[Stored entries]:
------------------------------
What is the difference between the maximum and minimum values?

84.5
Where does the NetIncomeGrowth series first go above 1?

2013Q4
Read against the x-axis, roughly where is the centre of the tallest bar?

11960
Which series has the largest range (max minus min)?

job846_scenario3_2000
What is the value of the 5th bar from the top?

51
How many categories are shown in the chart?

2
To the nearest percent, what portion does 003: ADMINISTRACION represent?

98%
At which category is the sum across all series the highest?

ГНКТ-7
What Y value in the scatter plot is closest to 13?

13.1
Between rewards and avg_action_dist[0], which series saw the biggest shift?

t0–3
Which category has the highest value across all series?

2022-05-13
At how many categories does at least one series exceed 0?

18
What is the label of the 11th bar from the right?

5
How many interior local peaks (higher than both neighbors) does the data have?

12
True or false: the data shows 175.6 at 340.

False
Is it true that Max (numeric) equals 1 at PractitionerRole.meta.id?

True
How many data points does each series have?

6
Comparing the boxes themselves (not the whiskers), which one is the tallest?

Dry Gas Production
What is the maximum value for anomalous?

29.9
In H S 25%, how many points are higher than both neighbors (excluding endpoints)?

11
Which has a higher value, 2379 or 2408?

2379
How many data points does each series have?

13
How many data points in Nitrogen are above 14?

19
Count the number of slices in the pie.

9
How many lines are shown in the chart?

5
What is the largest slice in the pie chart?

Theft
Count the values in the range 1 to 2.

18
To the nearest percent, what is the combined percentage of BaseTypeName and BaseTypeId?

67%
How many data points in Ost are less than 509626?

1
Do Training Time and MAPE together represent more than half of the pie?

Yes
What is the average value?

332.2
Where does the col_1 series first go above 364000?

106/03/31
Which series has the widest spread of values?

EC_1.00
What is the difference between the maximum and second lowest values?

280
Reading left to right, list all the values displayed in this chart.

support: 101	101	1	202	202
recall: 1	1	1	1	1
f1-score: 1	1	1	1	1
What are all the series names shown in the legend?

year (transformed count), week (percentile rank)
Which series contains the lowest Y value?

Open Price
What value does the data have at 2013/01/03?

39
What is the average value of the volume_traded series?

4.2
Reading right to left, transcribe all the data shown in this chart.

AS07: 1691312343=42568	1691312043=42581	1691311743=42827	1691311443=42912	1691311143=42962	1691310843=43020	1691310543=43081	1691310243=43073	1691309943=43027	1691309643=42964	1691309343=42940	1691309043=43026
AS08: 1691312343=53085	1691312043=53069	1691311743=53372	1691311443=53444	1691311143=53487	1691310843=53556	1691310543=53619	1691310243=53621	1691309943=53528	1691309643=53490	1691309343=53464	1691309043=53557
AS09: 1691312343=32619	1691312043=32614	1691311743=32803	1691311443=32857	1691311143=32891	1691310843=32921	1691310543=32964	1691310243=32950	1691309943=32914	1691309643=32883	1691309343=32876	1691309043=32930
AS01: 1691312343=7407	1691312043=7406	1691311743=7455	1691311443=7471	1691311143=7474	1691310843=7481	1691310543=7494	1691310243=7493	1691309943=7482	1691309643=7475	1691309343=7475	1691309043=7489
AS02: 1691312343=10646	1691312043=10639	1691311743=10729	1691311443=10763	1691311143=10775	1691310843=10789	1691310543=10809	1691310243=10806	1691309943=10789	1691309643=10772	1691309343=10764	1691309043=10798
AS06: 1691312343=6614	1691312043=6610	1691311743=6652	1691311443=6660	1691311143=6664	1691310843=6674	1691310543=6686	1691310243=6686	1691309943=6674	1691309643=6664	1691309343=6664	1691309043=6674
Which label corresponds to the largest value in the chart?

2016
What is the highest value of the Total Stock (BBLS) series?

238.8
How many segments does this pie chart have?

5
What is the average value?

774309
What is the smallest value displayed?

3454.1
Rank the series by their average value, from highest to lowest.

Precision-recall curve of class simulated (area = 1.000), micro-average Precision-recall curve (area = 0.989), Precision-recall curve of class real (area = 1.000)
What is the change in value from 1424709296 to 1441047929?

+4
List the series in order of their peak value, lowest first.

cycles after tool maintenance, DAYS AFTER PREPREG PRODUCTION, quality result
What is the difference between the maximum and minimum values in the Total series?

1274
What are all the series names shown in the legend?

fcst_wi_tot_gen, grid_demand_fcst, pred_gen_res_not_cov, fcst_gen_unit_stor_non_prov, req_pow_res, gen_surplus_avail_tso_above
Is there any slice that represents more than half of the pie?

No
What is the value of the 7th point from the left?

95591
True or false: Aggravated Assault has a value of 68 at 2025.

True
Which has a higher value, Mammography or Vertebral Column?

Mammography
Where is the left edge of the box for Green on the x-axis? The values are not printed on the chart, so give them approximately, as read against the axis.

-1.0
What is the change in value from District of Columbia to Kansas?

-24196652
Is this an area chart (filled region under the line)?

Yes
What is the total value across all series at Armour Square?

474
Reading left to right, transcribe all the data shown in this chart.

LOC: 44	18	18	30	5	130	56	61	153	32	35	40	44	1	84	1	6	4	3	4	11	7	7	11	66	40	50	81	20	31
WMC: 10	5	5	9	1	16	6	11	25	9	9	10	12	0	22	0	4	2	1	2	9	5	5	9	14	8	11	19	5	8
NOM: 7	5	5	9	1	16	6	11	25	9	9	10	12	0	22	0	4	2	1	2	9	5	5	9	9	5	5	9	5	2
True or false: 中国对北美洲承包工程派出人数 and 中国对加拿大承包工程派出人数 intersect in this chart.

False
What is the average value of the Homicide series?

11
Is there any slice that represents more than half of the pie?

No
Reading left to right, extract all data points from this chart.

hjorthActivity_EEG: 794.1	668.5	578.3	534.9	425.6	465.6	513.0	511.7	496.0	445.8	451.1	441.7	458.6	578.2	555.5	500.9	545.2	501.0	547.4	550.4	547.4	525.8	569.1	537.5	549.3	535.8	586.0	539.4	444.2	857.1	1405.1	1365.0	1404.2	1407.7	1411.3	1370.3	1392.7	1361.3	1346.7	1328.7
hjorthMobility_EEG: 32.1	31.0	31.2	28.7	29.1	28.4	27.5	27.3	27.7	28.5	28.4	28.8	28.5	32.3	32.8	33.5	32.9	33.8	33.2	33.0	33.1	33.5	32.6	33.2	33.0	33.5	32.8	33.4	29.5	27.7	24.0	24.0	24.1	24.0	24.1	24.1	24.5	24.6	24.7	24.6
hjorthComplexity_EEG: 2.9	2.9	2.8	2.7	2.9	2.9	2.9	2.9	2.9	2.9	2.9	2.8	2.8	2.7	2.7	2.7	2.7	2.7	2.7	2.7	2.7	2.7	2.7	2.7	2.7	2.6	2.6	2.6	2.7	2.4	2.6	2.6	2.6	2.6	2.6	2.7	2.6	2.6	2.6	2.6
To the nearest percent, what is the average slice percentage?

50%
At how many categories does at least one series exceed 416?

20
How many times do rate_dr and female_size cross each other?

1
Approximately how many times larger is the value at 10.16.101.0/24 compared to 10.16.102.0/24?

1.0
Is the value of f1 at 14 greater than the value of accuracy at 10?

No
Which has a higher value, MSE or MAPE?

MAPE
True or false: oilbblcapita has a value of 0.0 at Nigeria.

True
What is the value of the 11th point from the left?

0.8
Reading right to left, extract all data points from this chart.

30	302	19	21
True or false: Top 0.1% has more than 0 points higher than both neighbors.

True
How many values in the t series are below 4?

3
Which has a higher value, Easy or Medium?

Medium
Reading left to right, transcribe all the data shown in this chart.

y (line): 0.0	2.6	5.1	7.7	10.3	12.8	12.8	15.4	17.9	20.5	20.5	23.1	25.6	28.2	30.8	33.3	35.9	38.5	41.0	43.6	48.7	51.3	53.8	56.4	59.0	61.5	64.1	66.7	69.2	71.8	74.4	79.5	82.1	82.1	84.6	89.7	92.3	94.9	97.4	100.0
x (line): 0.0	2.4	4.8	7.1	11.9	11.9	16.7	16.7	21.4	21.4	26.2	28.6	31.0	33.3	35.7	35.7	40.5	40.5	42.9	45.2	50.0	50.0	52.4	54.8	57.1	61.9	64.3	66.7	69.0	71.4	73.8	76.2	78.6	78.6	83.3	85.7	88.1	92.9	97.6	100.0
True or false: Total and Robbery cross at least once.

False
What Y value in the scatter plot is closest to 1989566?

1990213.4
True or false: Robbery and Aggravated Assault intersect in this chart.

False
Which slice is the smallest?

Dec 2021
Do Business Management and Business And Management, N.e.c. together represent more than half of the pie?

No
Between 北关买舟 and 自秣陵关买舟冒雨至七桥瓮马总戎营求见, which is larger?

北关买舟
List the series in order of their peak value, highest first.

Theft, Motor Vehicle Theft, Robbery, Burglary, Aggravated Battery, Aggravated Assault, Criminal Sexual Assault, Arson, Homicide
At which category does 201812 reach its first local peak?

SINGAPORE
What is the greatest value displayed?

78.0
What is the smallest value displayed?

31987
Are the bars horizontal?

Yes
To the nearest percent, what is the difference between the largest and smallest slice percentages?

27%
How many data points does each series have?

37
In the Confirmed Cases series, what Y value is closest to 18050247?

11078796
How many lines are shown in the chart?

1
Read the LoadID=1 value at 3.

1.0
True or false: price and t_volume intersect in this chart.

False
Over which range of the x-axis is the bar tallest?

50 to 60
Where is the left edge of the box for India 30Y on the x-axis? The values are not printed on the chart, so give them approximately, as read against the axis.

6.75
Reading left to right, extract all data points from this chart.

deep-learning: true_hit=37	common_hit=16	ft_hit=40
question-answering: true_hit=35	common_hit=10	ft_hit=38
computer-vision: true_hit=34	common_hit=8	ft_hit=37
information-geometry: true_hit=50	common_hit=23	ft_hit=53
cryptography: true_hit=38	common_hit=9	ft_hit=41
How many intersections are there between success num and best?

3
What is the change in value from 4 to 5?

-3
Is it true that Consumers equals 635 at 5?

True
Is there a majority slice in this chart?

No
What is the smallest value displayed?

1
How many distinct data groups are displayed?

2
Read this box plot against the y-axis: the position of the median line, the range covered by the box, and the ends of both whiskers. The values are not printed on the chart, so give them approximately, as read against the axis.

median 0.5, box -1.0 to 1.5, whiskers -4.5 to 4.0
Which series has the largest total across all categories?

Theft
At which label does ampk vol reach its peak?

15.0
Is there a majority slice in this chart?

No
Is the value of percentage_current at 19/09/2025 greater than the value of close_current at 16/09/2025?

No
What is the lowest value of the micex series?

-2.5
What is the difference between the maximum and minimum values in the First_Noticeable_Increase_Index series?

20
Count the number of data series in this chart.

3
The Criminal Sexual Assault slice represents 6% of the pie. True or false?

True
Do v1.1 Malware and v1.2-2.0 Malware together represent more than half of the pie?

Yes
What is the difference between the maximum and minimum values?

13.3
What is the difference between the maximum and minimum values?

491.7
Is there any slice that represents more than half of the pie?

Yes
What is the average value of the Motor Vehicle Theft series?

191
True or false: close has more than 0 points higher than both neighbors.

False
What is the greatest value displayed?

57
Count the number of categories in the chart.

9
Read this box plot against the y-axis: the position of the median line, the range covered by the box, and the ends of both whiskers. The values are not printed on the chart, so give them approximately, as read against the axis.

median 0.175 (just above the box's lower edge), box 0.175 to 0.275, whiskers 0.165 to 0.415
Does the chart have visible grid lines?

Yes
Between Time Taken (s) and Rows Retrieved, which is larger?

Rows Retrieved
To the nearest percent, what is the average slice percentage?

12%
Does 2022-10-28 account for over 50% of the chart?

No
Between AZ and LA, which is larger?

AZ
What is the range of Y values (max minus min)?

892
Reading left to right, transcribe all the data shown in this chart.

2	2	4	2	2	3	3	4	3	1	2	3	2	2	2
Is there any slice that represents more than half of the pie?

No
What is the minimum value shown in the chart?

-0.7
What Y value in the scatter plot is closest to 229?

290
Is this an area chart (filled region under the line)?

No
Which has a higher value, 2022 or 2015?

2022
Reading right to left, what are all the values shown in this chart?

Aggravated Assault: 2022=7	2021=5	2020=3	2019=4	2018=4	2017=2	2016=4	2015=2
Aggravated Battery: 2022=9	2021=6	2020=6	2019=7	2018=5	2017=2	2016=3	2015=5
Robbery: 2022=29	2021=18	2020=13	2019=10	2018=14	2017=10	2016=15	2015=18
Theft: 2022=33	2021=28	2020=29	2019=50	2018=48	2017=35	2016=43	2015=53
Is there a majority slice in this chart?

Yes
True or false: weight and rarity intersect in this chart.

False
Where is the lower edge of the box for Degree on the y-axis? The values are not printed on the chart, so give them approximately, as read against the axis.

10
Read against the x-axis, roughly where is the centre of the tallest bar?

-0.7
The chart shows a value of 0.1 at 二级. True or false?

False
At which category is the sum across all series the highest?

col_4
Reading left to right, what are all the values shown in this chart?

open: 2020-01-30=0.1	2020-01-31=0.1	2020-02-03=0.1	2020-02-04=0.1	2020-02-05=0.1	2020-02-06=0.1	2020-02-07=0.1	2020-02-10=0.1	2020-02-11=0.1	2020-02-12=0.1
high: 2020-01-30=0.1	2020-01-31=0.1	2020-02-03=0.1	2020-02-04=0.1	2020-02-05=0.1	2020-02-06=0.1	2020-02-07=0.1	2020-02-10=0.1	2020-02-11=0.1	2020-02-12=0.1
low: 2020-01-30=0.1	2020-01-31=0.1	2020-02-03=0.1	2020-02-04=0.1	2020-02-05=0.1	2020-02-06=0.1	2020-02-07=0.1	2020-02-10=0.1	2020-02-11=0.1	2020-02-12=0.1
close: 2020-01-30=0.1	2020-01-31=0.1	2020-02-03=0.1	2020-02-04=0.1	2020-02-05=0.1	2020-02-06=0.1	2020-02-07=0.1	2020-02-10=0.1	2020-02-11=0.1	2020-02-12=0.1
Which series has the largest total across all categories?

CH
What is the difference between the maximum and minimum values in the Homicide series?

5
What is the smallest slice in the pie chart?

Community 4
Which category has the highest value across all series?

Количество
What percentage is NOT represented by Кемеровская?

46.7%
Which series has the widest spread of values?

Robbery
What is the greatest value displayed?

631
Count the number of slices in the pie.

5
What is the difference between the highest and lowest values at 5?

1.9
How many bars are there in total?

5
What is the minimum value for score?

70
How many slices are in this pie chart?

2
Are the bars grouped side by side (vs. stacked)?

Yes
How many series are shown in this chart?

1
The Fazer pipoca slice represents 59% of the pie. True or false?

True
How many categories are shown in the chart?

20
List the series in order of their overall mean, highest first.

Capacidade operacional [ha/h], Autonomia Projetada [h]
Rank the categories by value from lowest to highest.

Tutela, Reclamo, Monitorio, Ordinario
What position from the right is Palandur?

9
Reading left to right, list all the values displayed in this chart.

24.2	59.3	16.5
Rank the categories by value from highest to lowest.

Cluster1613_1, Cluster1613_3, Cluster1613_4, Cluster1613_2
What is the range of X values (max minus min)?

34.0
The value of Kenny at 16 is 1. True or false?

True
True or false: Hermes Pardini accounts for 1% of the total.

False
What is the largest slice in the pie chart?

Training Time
------------------------------
[GOAL OF THE EXERCISE]:
Pull out each line of the entries above that contains the word "least".

[ANSWER SPACE]:
At how many categories does at least one series exceed 0?
At how many categories does at least one series exceed 416?
True or false: Total and Robbery cross at least once.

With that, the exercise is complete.